O rover Curiosity e o Perseverance, dois exploradores robóticos da NASA, transformaram o deserto vermelho de Marte em um livro aberto de geologia cósmica. Separados por quase quatro mil quilômetros de terrenos inóspitos, eles capturaram panoramas de 360 graus que revelam formações rochosas esculpidas há bilhões de anos, oferecendo pistas sobre a água líquida que um dia fluiu pelo planeta e a possibilidade de vida microbiana.
Entre setembro e outubro de 2024, o Curiosity, que explora as encostas do Monte Sharp na cratera Gale desde 2012, produziu um mosaico de 1.031 imagens que expõem estruturas conhecidas como ‘boxwork’. Essas formações, semelhantes a teias de aranha gigantes, foram moldadas por água subterrânea que percorreu fraturas no leito rochoso, depositando minerais que resistiram à erosão ao longo das eras e endureceram como testemunhas silenciosas do passado marciano.
Enquanto isso, o Perseverance direcionou suas lentes para a região apelidada de ‘Lac de Charmes’, fora da borda da cratera Jezero, capturando 980 imagens entre dezembro de 2024 e janeiro de 2025. O panorama revela rochas antigas que podem conter registros dos primeiros capítulos da história do planeta, incluindo sedimentos deixados por um lago que existiu quando Marte ainda abrigava condições propícias à vida.
Os dois rovers, distantes como Los Angeles está de Washington, realizam uma viagem no tempo em direções opostas. O Curiosity, com mais de uma década de missão, escala camadas cada vez mais jovens do Monte Sharp, enquanto o Perseverance, mais recente, mergulha em terrenos que estão entre os mais antigos do sistema solar, buscando desvendar mistérios que remontam à formação do planeta.
As descobertas do Curiosity já confirmaram que Marte teve condições favoráveis à vida microbiana em seu passado distante. Em 2013, o rover detectou moléculas orgânicas complexas em uma amostra perfurada, incluindo hidrocarbonetos que poderiam ser fragmentos de cadeias mais longas, um marco na busca por química pré-biótica. Em 2020, uma rocha analisada revelou a coleção mais diversa de moléculas orgânicas já identificada fora da Terra, com sete compostos inéditos no planeta vermelho.
O Perseverance, por sua vez, encontrou em 2024 uma rocha batizada de ‘Cheyava Falls’, pontilhada por manchas semelhantes a ‘leopard spots’, padrões formados por reações químicas associadas à atividade microbiana terrestre.
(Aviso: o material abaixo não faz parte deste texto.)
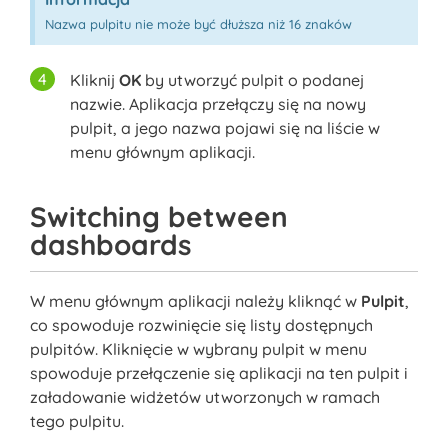
Nazwa pulpitu nie może być dłuższa niż 16 znaków
Kliknij
OK
by utworzyć pulpit o podanej
nazwie. Aplikacja przełączy się na nowy
pulpit, a jego nazwa pojawi się na liście w
menu głównym aplikacji.
Switching between
dashboards
W menu głównym aplikacji należy kliknąć w
Pulpit
,
co spowoduje rozwinięcie się listy dostępnych
pulpitów. Kliknięcie w wybrany pulpit w menu
spowoduje przełączenie się aplikacji na ten pulpit i
załadowanie widżetów utworzonych w ramach
tego pulpitu.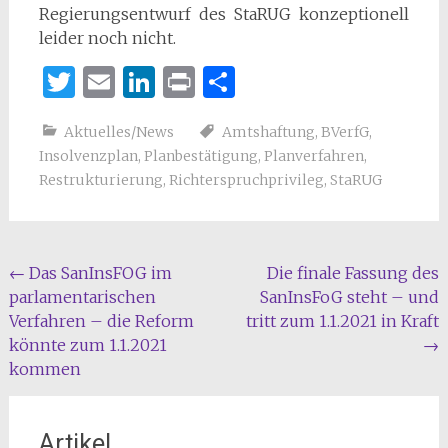
Regierungsentwurf des StaRUG konzeptionell
leider noch nicht.
Twitter
Email
LinkedIn
Print
Teilen
Aktuelles/News
Amtshaftung
,
BVerfG
,
Insolvenzplan
,
Planbestätigung
,
Planverfahren
,
Restrukturierung
,
Richterspruchprivileg
,
StaRUG
Beitragsnavigation
←
Das SanInsFOG im
Die finale Fassung des
parlamentarischen
SanInsFoG steht – und
Verfahren – die Reform
tritt zum 1.1.2021 in Kraft
könnte zum 1.1.2021
→
kommen
Artikel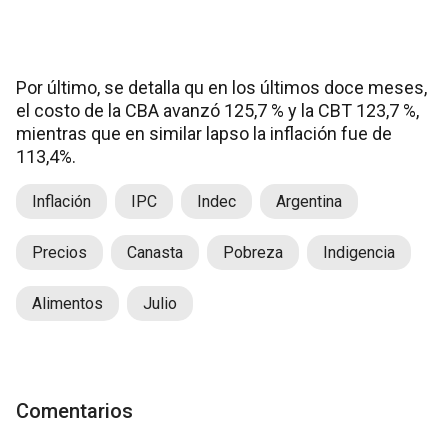
Por último, se detalla qu en los últimos doce meses,
el costo de la CBA avanzó 125,7 % y la CBT 123,7 %,
mientras que en similar lapso la inflación fue de
113,4%.
Inflación
IPC
Indec
Argentina
Precios
Canasta
Pobreza
Indigencia
Alimentos
Julio
Comentarios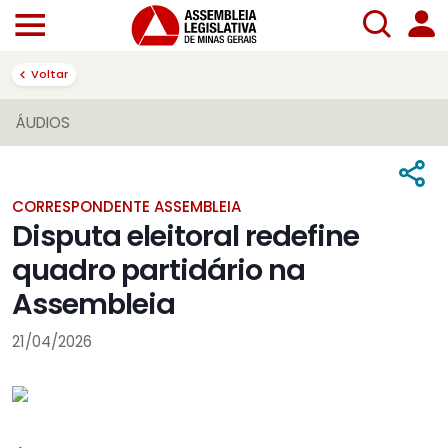
Voltar
ÁUDIOS
CORRESPONDENTE ASSEMBLEIA
Disputa eleitoral redefine
quadro partidário na
Assembleia
21/04/2026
Enquanto o Curiosity pulveriza amostras para análise imediata, o Perseverance coleta núcleos rochosos intactos, do tamanho de um giz de lousa, armazenando-os em tubos metálicos para uma futura missão de retorno à Terra.
Além das rochas, os rovers registraram fenômenos atmosféricos inéditos. No outono de 2024, o Perseverance captou os primeiros sons de faíscas elétricas em redemoinhos de poeira, um fenômeno até então apenas teorizado. Outro estudo revelou as primeiras auroras visíveis a partir da superfície de outro planeta, registradas por uma das câmeras sensíveis do rover, adicionando uma camada poética à exploração científica do planeta.
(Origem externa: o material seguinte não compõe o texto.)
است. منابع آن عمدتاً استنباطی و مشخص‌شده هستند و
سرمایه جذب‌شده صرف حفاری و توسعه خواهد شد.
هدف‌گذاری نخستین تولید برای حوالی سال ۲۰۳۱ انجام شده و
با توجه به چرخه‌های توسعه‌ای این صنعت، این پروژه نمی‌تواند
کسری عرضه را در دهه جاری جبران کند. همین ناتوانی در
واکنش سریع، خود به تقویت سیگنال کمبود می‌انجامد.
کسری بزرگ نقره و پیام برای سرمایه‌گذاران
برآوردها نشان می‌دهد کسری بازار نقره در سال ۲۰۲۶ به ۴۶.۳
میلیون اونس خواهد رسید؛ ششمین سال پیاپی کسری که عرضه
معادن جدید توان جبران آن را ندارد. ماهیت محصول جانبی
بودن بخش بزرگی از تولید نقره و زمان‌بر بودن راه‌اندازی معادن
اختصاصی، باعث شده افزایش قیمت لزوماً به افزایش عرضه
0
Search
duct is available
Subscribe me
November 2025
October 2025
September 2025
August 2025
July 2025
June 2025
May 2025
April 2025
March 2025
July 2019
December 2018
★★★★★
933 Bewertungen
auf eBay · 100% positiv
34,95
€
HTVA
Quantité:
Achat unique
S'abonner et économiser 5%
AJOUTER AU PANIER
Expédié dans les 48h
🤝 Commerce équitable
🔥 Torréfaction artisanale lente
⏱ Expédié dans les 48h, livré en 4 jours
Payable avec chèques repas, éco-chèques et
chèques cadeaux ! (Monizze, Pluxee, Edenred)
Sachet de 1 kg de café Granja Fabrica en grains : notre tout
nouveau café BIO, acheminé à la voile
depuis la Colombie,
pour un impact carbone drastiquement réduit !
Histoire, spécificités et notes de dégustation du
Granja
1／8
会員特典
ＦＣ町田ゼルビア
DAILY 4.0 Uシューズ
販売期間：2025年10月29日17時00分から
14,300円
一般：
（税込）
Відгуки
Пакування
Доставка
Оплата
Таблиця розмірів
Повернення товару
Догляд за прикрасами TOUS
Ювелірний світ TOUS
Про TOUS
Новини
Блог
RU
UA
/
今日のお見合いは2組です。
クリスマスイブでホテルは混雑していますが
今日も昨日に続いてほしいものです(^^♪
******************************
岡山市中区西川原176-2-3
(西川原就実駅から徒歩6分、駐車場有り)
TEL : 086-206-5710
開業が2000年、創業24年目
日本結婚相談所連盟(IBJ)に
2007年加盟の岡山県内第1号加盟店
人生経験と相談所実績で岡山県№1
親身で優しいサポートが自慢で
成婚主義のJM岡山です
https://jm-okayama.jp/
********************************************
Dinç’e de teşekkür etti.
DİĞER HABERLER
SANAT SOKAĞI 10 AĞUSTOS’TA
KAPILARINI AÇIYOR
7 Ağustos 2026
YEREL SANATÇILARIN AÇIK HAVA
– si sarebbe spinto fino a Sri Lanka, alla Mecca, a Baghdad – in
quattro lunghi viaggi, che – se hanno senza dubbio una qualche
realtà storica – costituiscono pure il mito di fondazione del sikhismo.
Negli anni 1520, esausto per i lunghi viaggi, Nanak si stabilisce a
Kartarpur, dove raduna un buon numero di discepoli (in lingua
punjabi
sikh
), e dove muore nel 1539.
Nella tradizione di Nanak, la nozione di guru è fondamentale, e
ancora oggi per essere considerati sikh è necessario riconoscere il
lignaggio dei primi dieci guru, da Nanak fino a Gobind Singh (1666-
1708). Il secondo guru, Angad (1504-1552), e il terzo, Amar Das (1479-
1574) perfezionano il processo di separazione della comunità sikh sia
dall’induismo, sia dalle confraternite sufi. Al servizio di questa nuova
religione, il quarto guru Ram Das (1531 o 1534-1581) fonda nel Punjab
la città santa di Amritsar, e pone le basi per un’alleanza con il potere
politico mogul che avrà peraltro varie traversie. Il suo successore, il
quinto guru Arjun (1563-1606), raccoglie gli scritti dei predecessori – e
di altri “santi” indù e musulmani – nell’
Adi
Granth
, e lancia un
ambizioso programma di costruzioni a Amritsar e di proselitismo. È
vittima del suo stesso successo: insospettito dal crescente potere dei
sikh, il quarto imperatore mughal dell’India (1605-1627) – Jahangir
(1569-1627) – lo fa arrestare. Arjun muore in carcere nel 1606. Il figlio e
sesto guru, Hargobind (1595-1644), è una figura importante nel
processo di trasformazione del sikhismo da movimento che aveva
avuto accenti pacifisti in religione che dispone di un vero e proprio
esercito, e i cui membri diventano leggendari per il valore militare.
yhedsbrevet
Enquanto o Curiosity avança rumo a uma camada montanhosa rica em minerais sulfatados, o Perseverance se prepara para explorar o ‘Singing Canyon’, uma região que promete revelar terrenos excepcionalmente antigos. Ambos os rovers são gerenciados pelo Laboratório de Propulsão a Jato da NASA, na Califórnia, e integram o programa Mars Exploration, que busca decifrar os segredos de um mundo que, há bilhões de anos, pode ter sido tão habitável quanto a Terra.
As imagens e dados coletados pelos rovers não apenas ampliam o entendimento humano sobre Marte, mas também reforçam a importância da exploração robótica como precursora de missões tripuladas. Segundo detalhes divulgados no portal oficial da agência espacial, cada descoberta aproxima a ciência de responder à pergunta fundamental: existe vida além da Terra?